● **Information**
◇ ◇ ◇

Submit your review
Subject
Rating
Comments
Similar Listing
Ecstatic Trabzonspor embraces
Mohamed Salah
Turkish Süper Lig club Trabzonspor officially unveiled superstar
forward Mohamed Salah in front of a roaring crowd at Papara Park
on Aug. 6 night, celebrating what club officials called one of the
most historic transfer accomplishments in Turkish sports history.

◇ ◇ ◇

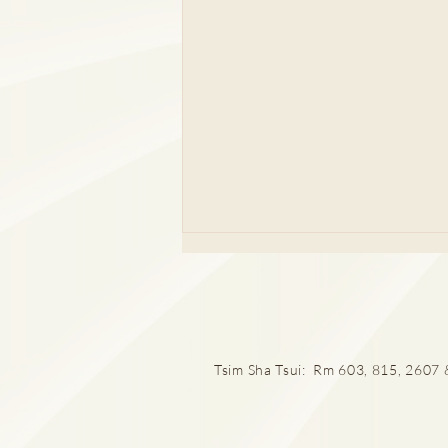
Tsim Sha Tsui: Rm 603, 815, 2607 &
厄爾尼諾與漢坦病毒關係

◇ ◇ ◇

● **What the task requires**
Swap "roaring" for "cheering" in the lines of the listing between the line holding "Submit your review" and the line holding "most historic transfer", inclusive. Return only those lines, with everything else left as it is.

● **Exercise result**
Submit your review
Subject
Rating
Comments
Similar Listing
Ecstatic Trabzonspor embraces
Mohamed Salah
Turkish Süper Lig club Trabzonspor officially unveiled superstar
forward Mohamed Salah in front of a cheering crowd at Papara Park
on Aug. 6 night, celebrating what club officials called one of the
most historic transfer accomplishments in Turkish sports history.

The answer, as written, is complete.